The US Dollar has extended losses against its Canadian counterpart on Tuesday reaching to hit session lows at 1.3526, only a few pips above three-week lows at 1.3520.
The greenback has remained on the back foot on the back of the release of Friday’s macroeconomic figures. The PCE core prices Index showed cooling inflation for the third consecutive month, while US consumer spending remained practically unchanged in November.
These figures add reasons to anticipate a slowdown in Federal Reserve's rate hikes, which is acting as a headwind for the US dollar.
Furthermore, oil prices have continued crawling higher, with the US benchmark WTI reaching levels past $80, which has appreciated nearly 15% from early December lows. The rising crude prices offer additional support to the commodity-linked CAD, which has gained about 1.25% over the last seven days.

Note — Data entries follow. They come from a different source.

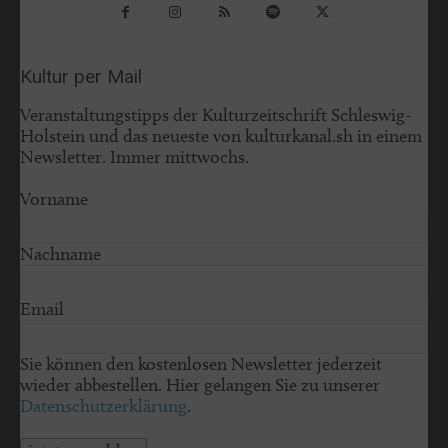
Kultur per Mail
Veranstaltungstipps der Kulturzeitschrift Schleswig-
Holstein und das neueste von kulturkanal.sh in einem
Newsletter. Immer mittwochs.
Vorname
Nachname
Email
Sie können den kostenlosen Newsletter jederzeit
wieder abbestellen. Hier gelangen Sie zu unserer
Datenschutzerklärung
.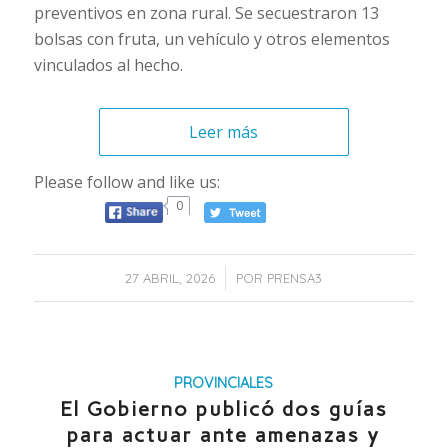
preventivos en zona rural. Se secuestraron 13
bolsas con fruta, un vehículo y otros elementos
vinculados al hecho.
Leer más
Please follow and like us:
0
/
27 ABRIL, 2026
POR
PRENSA3
PROVINCIALES
El Gobierno publicó dos guías
para actuar ante amenazas y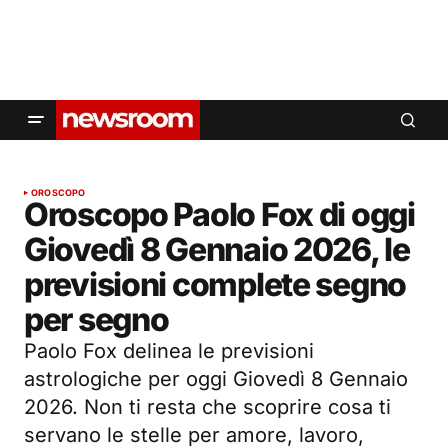
OROSCOPO
Oroscopo Paolo Fox di oggi
Giovedì 8 Gennaio 2026, le
previsioni complete segno
per segno
Paolo Fox delinea le previsioni
astrologiche per oggi Giovedì 8 Gennaio
2026. Non ti resta che scoprire cosa ti
servano le stelle per amore, lavoro,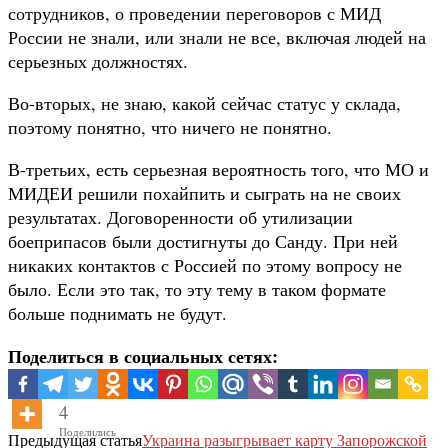
сотрудников, о проведении переговоров с МИД
России не знали, или знали не все, включая людей на
серьезных должностях.
Во-вторых, не знаю, какой сейчас статус у склада,
поэтому понятно, что ничего не понятно.
В-третьих, есть серьезная вероятность того, что МО и
МИДЕИ решили похайпить и сыграть на не своих
результатах. Договоренности об утилизации
боеприпасов были достигнуты до Санду. При ней
никаких контактов с Россией по этому вопросу не
было. Если это так, то эту тему в таком формате
больше поднимать не будут.
Поделиться в социальных сетях:
4
Поделились
Предыдущая статья
Украина разыгрывает карту Запорожской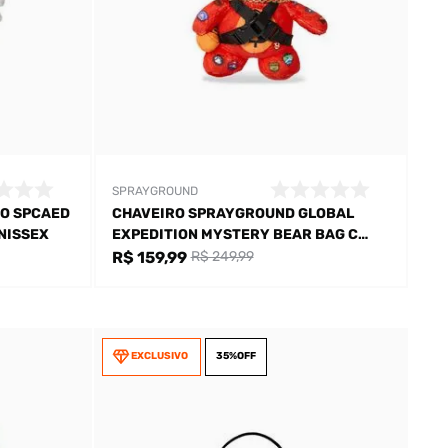
SPRAYGROUND
O SPCAED
CHAVEIRO SPRAYGROUND GLOBAL
NISSEX
EXPEDITION MYSTERY BEAR BAG C
UNISSEX
R$ 159,99
R$ 249,99
EXCLUSIVO
35%
OFF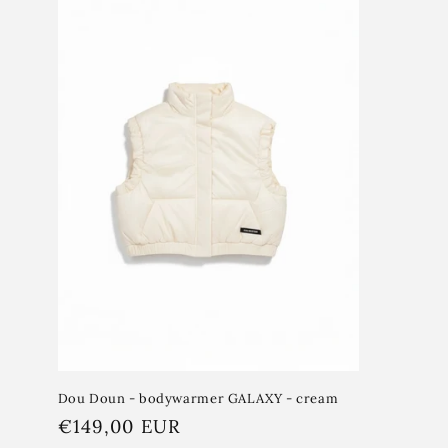
e
c
t
i
e
:
Dou Doun - bodywarmer GALAXY - cream
Normale
€149,00 EUR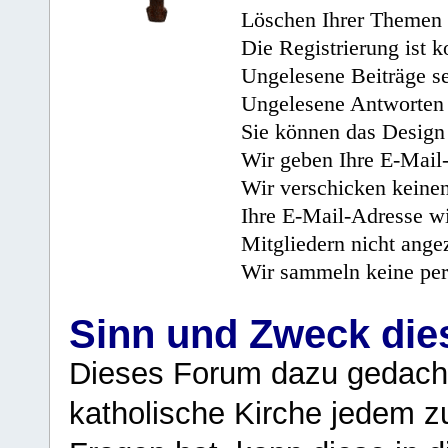
Löschen Ihrer Themen 
Die Registrierung ist k
Ungelesene Beiträge se
Ungelesene Antworten 
Sie können das Design 
Wir geben Ihre E-Mail-
Wir verschicken keine
Ihre E-Mail-Adresse wi
Mitgliedern nicht angez
Wir sammeln keine per
Sinn und Zweck di
Dieses Forum dazu gedacht
katholische Kirche jedem z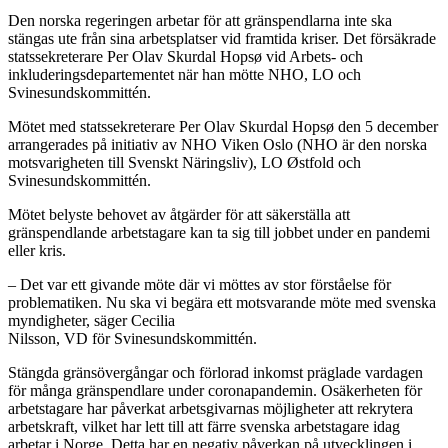
Den norska regeringen arbetar för att gränspendlarna inte ska
stängas ute från sina arbetsplatser vid framtida kriser. Det försäkrade
statssekreterare Per Olav Skurdal Hopsø vid Arbets- och
inkluderingsdepartementet när han mötte NHO, LO och
Svinesundskommittén.
Mötet med statssekreterare Per Olav Skurdal Hopsø den 5 december
arrangerades på initiativ av NHO Viken Oslo (NHO är den norska
motsvarigheten till Svenskt Näringsliv), LO Østfold och
Svinesundskommittén.
Mötet belyste behovet av åtgärder för att säkerställa att
gränspendlande arbetstagare kan ta sig till jobbet under en pandemi
eller kris.
– Det var ett givande möte där vi möttes av stor förståelse för
problematiken. Nu ska vi begära ett motsvarande möte med svenska
myndigheter, säger Cecilia
Nilsson, VD för Svinesundskommittén.
Stängda gränsövergångar och förlorad inkomst präglade vardagen
för många gränspendlare under coronapandemin. Osäkerheten för
arbetstagare har påverkat arbetsgivarnas möjligheter att rekrytera
arbetskraft, vilket har lett till att färre svenska arbetstagare idag
arbetar i Norge. Detta har en negativ påverkan på utvecklingen i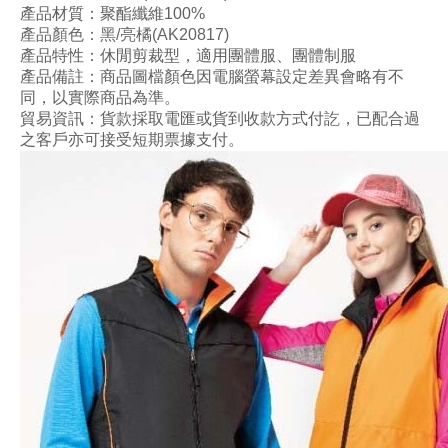
產品材質
：聚酯纖維100%
產品顏色
：
黑
/亮橘(AK20817)
產品特性
：
休閒剪裁型
，
適用團體服、團體制服
產品備註：商品圖檔顏色因電腦螢幕設定差異會略有不
同，以實際商品為準。
貿易資訊：貨款採取電匯或貨到收款方式付訖，已配合過
之客戶亦可接受短期票據支付。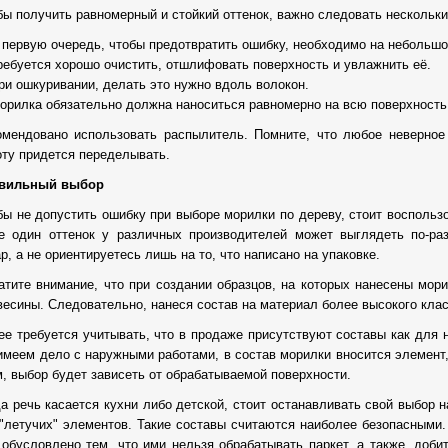
бы получить равномерный и стойкий оттенок, важно следовать нескольк
В первую очередь, чтобы предотвратить ошибку, необходимо на небольшо
Требуется хорошо очистить, отшлифовать поверхность и увлажнить её.
При ошкуривании, делать это нужно вдоль волокон.
Морилка обязательно должна наноситься равномерно на всю поверхность
омендовано использовать распылитель. Помните, что любое неверное
оту придется переделывать.
вильный выбор
бы не допустить ошибку при выборе морилки по дереву, стоит воспольз
е один оттенок у различных производителей может выглядеть по-ра
р, а не ориентируетесь лишь на то, что написано на упаковке.
атите внимание, что при создании образцов, на которых нанесены мо
весины. Следовательно, нанеся состав на материал более высокого клас
ее требуется учитывать, что в продаже присутствуют составы как для н
имеем дело с наружными работами, в состав морилки вносится элемент,
м, выбор будет зависеть от обрабатываемой поверхности.
да речь касается кухни либо детской, стоит останавливать свой выбор н
 "летучих" элементов. Такие составы считаются наиболее безопасными.
 обусловлено тем, что ими нельзя обрабатывать паркет, а также, доб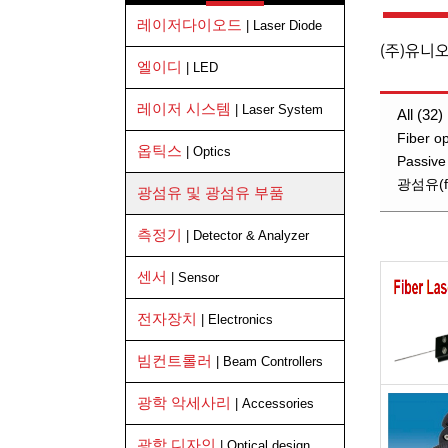
레이저다이오드
| Laser Diode
(주)유니
엘이디
| LED
레이저 시스템
| Laser System
All (32)
Fiber o
옵틱스
| Optics
Passive
광섬유(fi
광섬유 및 광섬유 부품
측정기
| Detector & Analyzer
센서
| Sensor
전자장치
| Electronics
빔컨트롤러
| Beam Controllers
광학 악세사리
| Accessories
광학 디자인
| Optical design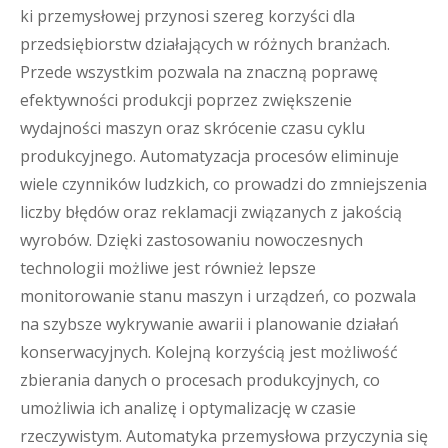
ki przemysłowej przynosi szereg korzyści dla
przedsiębiorstw działających w różnych branżach.
Przede wszystkim pozwala na znaczną poprawę
efektywności produkcji poprzez zwiększenie
wydajności maszyn oraz skrócenie czasu cyklu
produkcyjnego. Automatyzacja procesów eliminuje
wiele czynników ludzkich, co prowadzi do zmniejszenia
liczby błędów oraz reklamacji związanych z jakością
wyrobów. Dzięki zastosowaniu nowoczesnych
technologii możliwe jest również lepsze
monitorowanie stanu maszyn i urządzeń, co pozwala
na szybsze wykrywanie awarii i planowanie działań
konserwacyjnych. Kolejną korzyścią jest możliwość
zbierania danych o procesach produkcyjnych, co
umożliwia ich analizę i optymalizację w czasie
rzeczywistym. Automatyka przemysłowa przyczynia się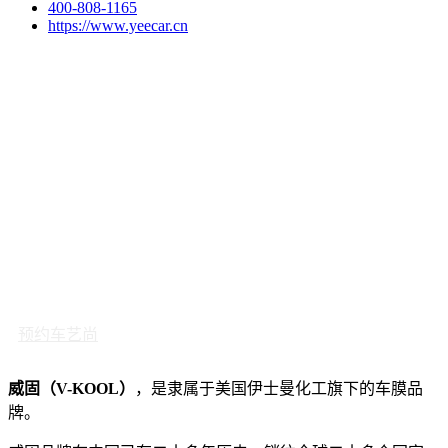
400-808-1165
https://www.yeecar.cn
预约车艺尚
威固（V-KOOL）
，是隶属于美国伊士曼化工旗下的车膜品
牌。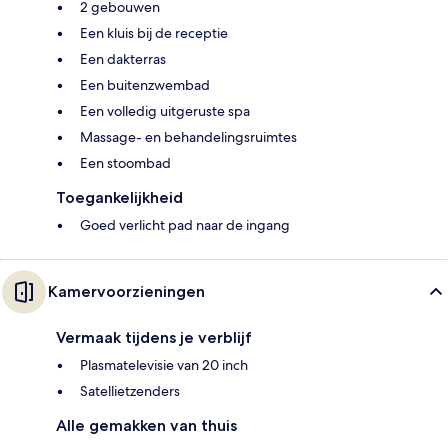
2 gebouwen
Een kluis bij de receptie
Een dakterras
Een buitenzwembad
Een volledig uitgeruste spa
Massage- en behandelingsruimtes
Een stoombad
Toegankelijkheid
Goed verlicht pad naar de ingang
Kamervoorzieningen
Vermaak tijdens je verblijf
Plasmatelevisie van 20 inch
Satellietzenders
Alle gemakken van thuis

From a technical point of view, the breach of trendline support in the vicinity of 1.3600 has negated the USD/CAD’s upside trend from Mid-November lows at 1.3230, and the pair seems set to test 1.3520 support area, which could trigger further selling pressure.
A confirmation below the mentioned 1.3520 might boost confidence for bears to push the pair towards the 100-day SMA, now at 1.3410 on its way to December 5 low at 1.3385.
On the upside, the pair should return above the 50’day SMA, at 1.3540 to ease negative pressure and attempt to regain the previous trendline support at 1.3630 before aiming for December’s peak, at 1.3700.